(Items from a data source)
=====

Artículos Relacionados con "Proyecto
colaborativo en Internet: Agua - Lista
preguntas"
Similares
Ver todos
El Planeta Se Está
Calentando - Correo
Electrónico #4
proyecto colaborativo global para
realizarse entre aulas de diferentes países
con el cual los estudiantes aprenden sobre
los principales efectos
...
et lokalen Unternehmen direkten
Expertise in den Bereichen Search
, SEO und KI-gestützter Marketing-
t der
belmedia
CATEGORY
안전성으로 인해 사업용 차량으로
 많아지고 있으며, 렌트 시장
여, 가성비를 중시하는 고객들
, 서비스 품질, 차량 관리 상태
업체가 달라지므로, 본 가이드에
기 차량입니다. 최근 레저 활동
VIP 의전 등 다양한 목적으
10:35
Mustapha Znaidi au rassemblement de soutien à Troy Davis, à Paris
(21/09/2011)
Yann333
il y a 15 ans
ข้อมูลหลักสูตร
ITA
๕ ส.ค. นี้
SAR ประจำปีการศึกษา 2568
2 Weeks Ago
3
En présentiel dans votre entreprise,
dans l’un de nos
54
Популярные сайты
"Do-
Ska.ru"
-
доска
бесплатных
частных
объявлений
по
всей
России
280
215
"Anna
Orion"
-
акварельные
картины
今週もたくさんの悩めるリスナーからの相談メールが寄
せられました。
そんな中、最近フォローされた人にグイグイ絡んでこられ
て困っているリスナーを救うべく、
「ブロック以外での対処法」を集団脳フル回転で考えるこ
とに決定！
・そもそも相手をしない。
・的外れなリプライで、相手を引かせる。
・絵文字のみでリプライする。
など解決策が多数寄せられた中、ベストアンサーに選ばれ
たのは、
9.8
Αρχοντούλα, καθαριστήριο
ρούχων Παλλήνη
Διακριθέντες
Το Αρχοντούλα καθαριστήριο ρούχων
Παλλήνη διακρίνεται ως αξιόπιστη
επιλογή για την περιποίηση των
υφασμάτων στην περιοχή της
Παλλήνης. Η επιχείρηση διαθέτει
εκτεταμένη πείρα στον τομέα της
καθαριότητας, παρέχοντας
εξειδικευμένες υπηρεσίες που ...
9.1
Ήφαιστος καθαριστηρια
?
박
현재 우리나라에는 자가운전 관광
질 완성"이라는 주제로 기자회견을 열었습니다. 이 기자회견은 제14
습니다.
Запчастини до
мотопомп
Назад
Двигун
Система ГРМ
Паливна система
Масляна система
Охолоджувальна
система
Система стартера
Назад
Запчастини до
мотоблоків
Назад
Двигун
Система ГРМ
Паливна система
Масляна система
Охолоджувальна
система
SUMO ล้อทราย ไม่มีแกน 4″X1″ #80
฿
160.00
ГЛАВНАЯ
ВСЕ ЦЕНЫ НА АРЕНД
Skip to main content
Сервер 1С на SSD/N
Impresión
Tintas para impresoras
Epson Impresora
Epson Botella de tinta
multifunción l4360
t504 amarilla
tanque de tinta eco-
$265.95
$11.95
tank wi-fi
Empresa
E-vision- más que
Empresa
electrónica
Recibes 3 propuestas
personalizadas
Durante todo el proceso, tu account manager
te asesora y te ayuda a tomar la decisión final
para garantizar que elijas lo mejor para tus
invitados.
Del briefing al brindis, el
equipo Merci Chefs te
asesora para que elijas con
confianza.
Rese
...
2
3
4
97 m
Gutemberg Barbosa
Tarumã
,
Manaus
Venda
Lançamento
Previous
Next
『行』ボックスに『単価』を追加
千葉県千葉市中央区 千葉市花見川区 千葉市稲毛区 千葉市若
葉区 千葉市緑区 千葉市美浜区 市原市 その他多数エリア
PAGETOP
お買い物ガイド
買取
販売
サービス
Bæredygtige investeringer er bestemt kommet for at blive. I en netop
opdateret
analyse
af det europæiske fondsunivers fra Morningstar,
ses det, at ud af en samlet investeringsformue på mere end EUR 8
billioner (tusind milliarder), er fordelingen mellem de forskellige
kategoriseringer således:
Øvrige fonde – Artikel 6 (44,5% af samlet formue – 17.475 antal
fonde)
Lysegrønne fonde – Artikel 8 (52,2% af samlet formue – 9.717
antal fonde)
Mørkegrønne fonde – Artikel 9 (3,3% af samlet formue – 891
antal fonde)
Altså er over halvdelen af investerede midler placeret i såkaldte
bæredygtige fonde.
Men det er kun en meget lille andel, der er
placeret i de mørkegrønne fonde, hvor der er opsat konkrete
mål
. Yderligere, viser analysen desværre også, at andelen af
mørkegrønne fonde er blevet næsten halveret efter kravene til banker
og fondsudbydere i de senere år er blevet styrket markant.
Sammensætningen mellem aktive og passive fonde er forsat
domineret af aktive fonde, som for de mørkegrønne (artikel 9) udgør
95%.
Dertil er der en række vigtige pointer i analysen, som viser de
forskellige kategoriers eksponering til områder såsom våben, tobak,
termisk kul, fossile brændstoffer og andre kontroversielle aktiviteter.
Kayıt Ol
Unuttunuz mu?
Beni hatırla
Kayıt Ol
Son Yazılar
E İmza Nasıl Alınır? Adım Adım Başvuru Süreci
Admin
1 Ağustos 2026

=====

→ Goal of the exercise: Repeat all the records. Match each line exactly.

→ Response area:
Artículos Relacionados con "Proyecto
colaborativo en Internet: Agua - Lista
preguntas"
Similares
Ver todos
El Planeta Se Está
Calentando - Correo
Electrónico #4
proyecto colaborativo global para
realizarse entre aulas de diferentes países
con el cual los estudiantes aprenden sobre
los principales efectos
...
et lokalen Unternehmen direkten
Expertise in den Bereichen Search
, SEO und KI-gestützter Marketing-
t der
belmedia
CATEGORY
안전성으로 인해 사업용 차량으로
 많아지고 있으며, 렌트 시장
여, 가성비를 중시하는 고객들
, 서비스 품질, 차량 관리 상태
업체가 달라지므로, 본 가이드에
기 차량입니다. 최근 레저 활동
VIP 의전 등 다양한 목적으
10:35
Mustapha Znaidi au rassemblement de soutien à Troy Davis, à Paris
(21/09/2011)
Yann333
il y a 15 ans
ข้อมูลหลักสูตร
ITA
๕ ส.ค. นี้
SAR ประจำปีการศึกษา 2568
2 Weeks Ago
3
En présentiel dans votre entreprise,
dans l’un de nos
54
Популярные сайты
"Do-
Ska.ru"
-
доска
бесплатных
частных
объявлений
по
всей
России
280
215
"Anna
Orion"
-
акварельные
картины
今週もたくさんの悩めるリスナーからの相談メールが寄
せられました。
そんな中、最近フォローされた人にグイグイ絡んでこられ
て困っているリスナーを救うべく、
「ブロック以外での対処法」を集団脳フル回転で考えるこ
とに決定！
・そもそも相手をしない。
・的外れなリプライで、相手を引かせる。
・絵文字のみでリプライする。
など解決策が多数寄せられた中、ベストアンサーに選ばれ
たのは、
9.8
Αρχοντούλα, καθαριστήριο
ρούχων Παλλήνη
Διακριθέντες
Το Αρχοντούλα καθαριστήριο ρούχων
Παλλήνη διακρίνεται ως αξιόπιστη
επιλογή για την περιποίηση των
υφασμάτων στην περιοχή της
Παλλήνης. Η επιχείρηση διαθέτει
εκτεταμένη πείρα στον τομέα της
καθαριότητας, παρέχοντας
εξειδικευμένες υπηρεσίες που ...
9.1
Ήφαιστος καθαριστηρια
?
박
현재 우리나라에는 자가운전 관광
질 완성"이라는 주제로 기자회견을 열었습니다. 이 기자회견은 제14
습니다.
Запчастини до
мотопомп
Назад
Двигун
Система ГРМ
Паливна система
Масляна система
Охолоджувальна
система
Система стартера
Назад
Запчастини до
мотоблоків
Назад
Двигун
Система ГРМ
Паливна система
Масляна система
Охолоджувальна
система
SUMO ล้อทราย ไม่มีแกน 4″X1″ #80
฿
160.00
ГЛАВНАЯ
ВСЕ ЦЕНЫ НА АРЕНД
Skip to main content
Сервер 1С на SSD/N
Impresión
Tintas para impresoras
Epson Impresora
Epson Botella de tinta
multifunción l4360
t504 amarilla
tanque de tinta eco-
$265.95
$11.95
tank wi-fi
Empresa
E-vision- más que
Empresa
electrónica
Recibes 3 propuestas
personalizadas
Durante todo el proceso, tu account manager
te asesora y te ayuda a tomar la decisión final
para garantizar que elijas lo mejor para tus
invitados.
Del briefing al brindis, el
equipo Merci Chefs te
asesora para que elijas con
confianza.
Rese
...
2
3
4
97 m
Gutemberg Barbosa
Tarumã
,
Manaus
Venda
Lançamento
Previous
Next
『行』ボックスに『単価』を追加
千葉県千葉市中央区 千葉市花見川区 千葉市稲毛区 千葉市若
葉区 千葉市緑区 千葉市美浜区 市原市 その他多数エリア
PAGETOP
お買い物ガイド
買取
販売
サービス
Bæredygtige investeringer er bestemt kommet for at blive. I en netop
opdateret
analyse
af det europæiske fondsunivers fra Morningstar,
ses det, at ud af en samlet investeringsformue på mere end EUR 8
billioner (tusind milliarder), er fordelingen mellem de forskellige
kategoriseringer således:
Øvrige fonde – Artikel 6 (44,5% af samlet formue – 17.475 antal
fonde)
Lysegrønne fonde – Artikel 8 (52,2% af samlet formue – 9.717
antal fonde)
Mørkegrønne fonde – Artikel 9 (3,3% af samlet formue – 891
antal fonde)
Altså er over halvdelen af investerede midler placeret i såkaldte
bæredygtige fonde.
Men det er kun en meget lille andel, der er
placeret i de mørkegrønne fonde, hvor der er opsat konkrete
mål
. Yderligere, viser analysen desværre også, at andelen af
mørkegrønne fonde er blevet næsten halveret efter kravene til banker
og fondsudbydere i de senere år er blevet styrket markant.
Sammensætningen mellem aktive og passive fonde er forsat
domineret af aktive fonde, som for de mørkegrønne (artikel 9) udgør
95%.
Dertil er der en række vigtige pointer i analysen, som viser de
forskellige kategoriers eksponering til områder såsom våben, tobak,
termisk kul, fossile brændstoffer og andre kontroversielle aktiviteter.
Kayıt Ol
Unuttunuz mu?
Beni hatırla
Kayıt Ol
Son Yazılar
E İmza Nasıl Alınır? Adım Adım Başvuru Süreci
Admin
1 Ağustos 2026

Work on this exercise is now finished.